-- Given data follows --
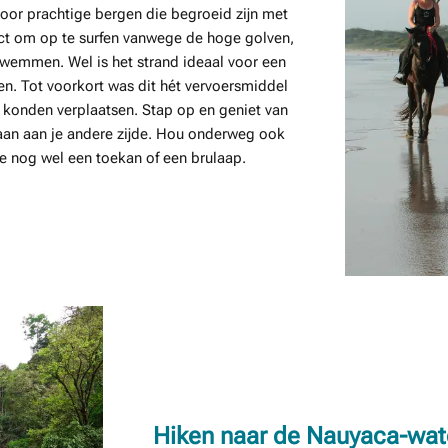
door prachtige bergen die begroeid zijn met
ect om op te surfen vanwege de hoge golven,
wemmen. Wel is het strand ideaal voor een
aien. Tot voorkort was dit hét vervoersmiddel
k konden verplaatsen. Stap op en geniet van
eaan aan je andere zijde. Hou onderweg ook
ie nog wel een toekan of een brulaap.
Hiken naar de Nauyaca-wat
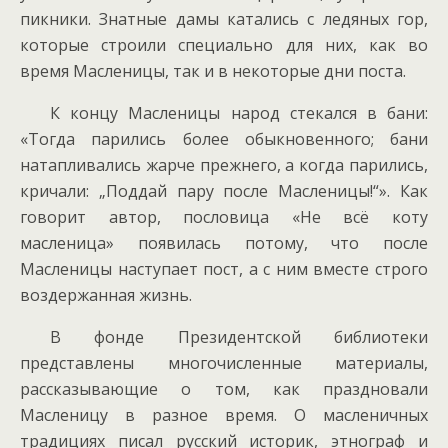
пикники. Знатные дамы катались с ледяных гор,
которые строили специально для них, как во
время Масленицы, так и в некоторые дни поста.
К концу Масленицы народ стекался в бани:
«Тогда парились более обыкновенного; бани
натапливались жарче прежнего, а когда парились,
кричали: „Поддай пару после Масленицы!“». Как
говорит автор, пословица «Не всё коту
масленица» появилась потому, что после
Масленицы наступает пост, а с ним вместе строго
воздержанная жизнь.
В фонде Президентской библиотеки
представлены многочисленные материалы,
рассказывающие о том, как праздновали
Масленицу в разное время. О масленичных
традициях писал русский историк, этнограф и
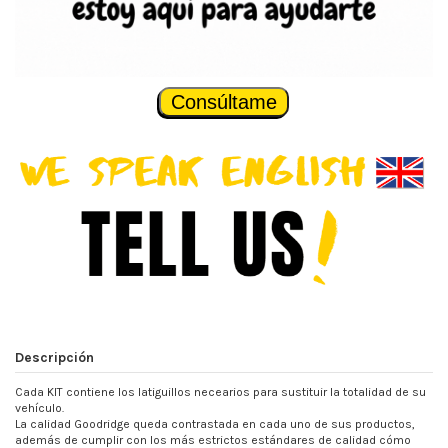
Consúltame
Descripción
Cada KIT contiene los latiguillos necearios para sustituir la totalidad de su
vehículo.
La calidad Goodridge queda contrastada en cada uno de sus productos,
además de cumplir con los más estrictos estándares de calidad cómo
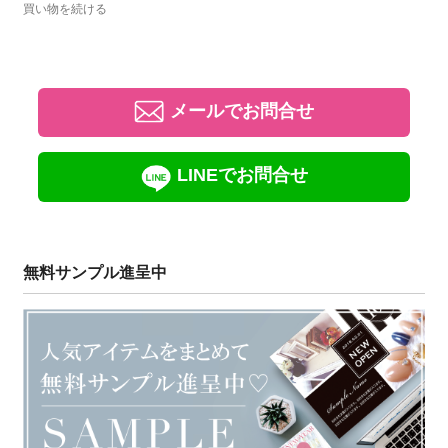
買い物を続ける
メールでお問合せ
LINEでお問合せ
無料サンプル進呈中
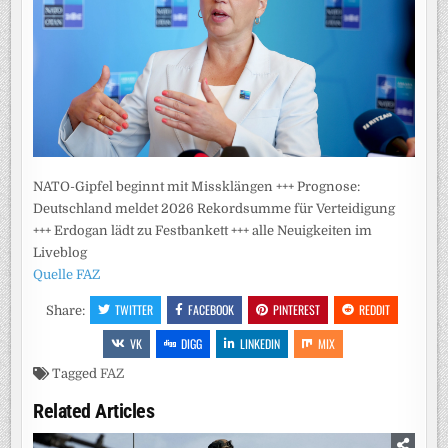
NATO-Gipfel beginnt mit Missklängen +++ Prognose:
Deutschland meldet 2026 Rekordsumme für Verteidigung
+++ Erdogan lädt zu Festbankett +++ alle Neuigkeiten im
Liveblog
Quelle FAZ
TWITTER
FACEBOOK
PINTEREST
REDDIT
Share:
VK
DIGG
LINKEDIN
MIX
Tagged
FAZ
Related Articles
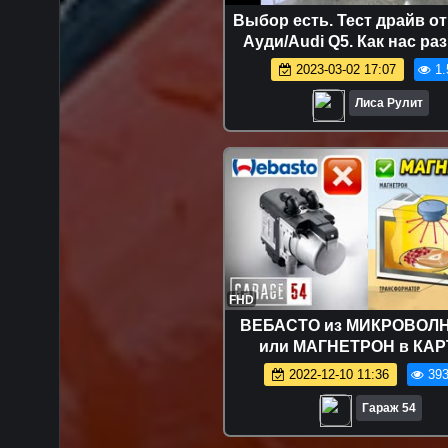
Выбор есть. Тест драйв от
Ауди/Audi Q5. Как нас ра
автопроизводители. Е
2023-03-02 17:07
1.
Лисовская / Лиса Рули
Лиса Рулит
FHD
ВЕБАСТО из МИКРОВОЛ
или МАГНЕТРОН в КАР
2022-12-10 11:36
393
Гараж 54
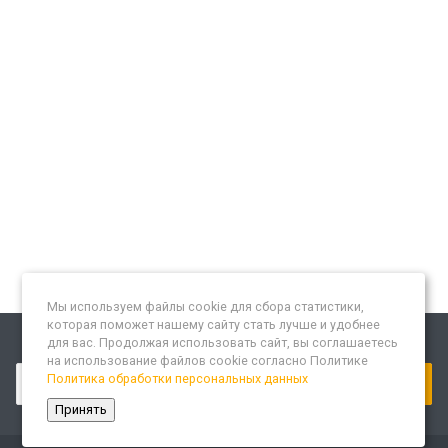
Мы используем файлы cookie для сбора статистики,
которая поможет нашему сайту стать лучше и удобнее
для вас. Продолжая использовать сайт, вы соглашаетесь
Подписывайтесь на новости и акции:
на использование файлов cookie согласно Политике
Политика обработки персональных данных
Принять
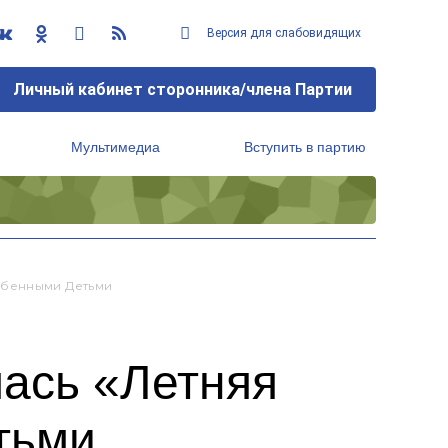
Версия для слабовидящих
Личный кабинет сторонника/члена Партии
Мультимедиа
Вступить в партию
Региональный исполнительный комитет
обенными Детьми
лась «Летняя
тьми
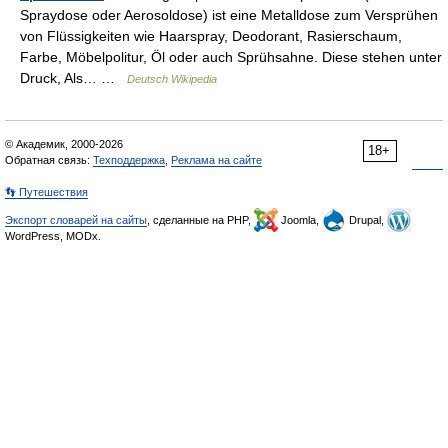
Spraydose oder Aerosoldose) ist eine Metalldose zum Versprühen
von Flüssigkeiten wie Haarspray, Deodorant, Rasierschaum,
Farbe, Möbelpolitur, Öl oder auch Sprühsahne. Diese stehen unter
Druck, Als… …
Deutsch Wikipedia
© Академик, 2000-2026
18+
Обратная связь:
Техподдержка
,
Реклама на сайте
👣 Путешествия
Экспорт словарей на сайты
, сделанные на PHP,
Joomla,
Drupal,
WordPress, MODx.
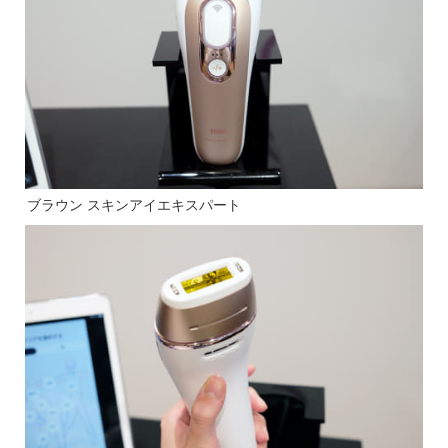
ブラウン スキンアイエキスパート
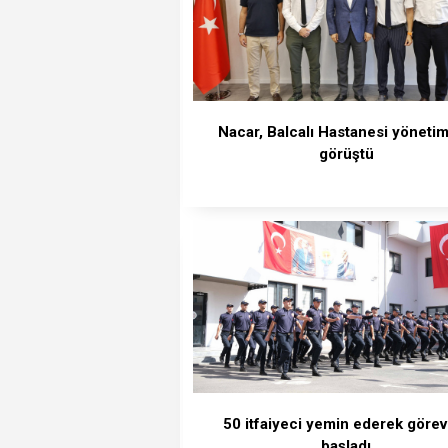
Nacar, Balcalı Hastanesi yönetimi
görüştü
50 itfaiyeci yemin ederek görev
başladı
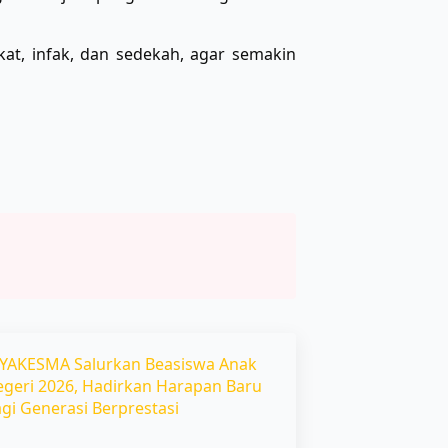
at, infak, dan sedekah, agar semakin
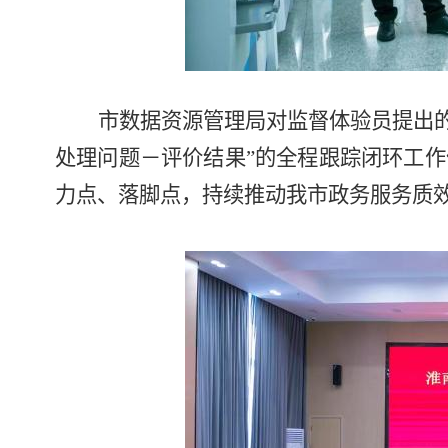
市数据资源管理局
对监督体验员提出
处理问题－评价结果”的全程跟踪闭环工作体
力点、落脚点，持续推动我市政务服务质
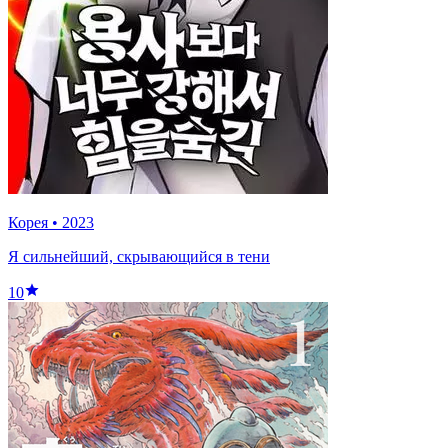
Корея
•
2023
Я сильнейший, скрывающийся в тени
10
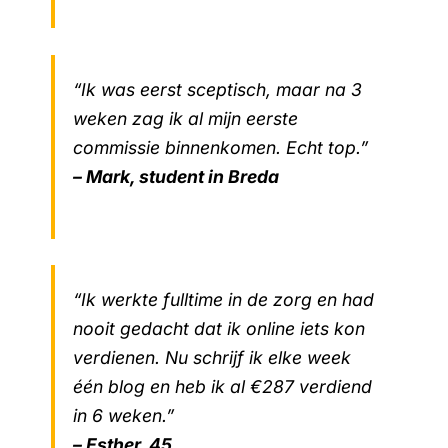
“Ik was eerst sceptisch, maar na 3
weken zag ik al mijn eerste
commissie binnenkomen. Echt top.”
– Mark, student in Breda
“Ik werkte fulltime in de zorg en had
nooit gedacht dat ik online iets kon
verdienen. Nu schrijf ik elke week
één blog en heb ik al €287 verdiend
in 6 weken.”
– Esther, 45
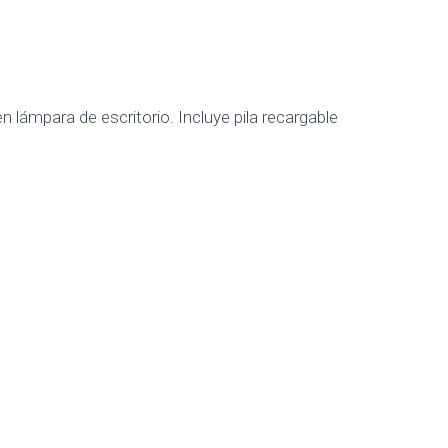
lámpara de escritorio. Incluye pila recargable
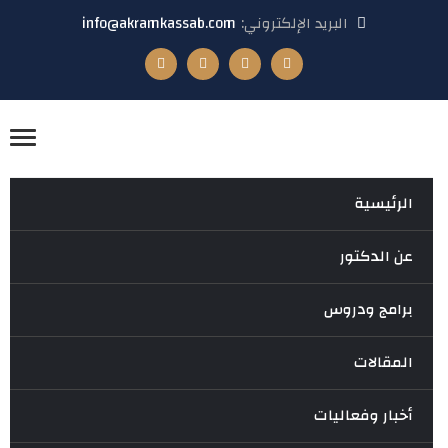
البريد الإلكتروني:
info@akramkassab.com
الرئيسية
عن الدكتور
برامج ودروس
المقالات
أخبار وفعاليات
-- Given data concluded --
Exercise aim
Print everything from the start of the records down to and including the line that contains "Hiken naar de Nauyaca-wat", leaving the pictures out.

Response
door prachtige bergen die begroeid zijn met
ect om op te surfen vanwege de hoge golven,
wemmen. Wel is het strand ideaal voor een
aien. Tot voorkort was dit hét vervoersmiddel
k konden verplaatsen. Stap op en geniet van
eaan aan je andere zijde. Hou onderweg ook
ie nog wel een toekan of een brulaap.
Hiken naar de Nauyaca-wat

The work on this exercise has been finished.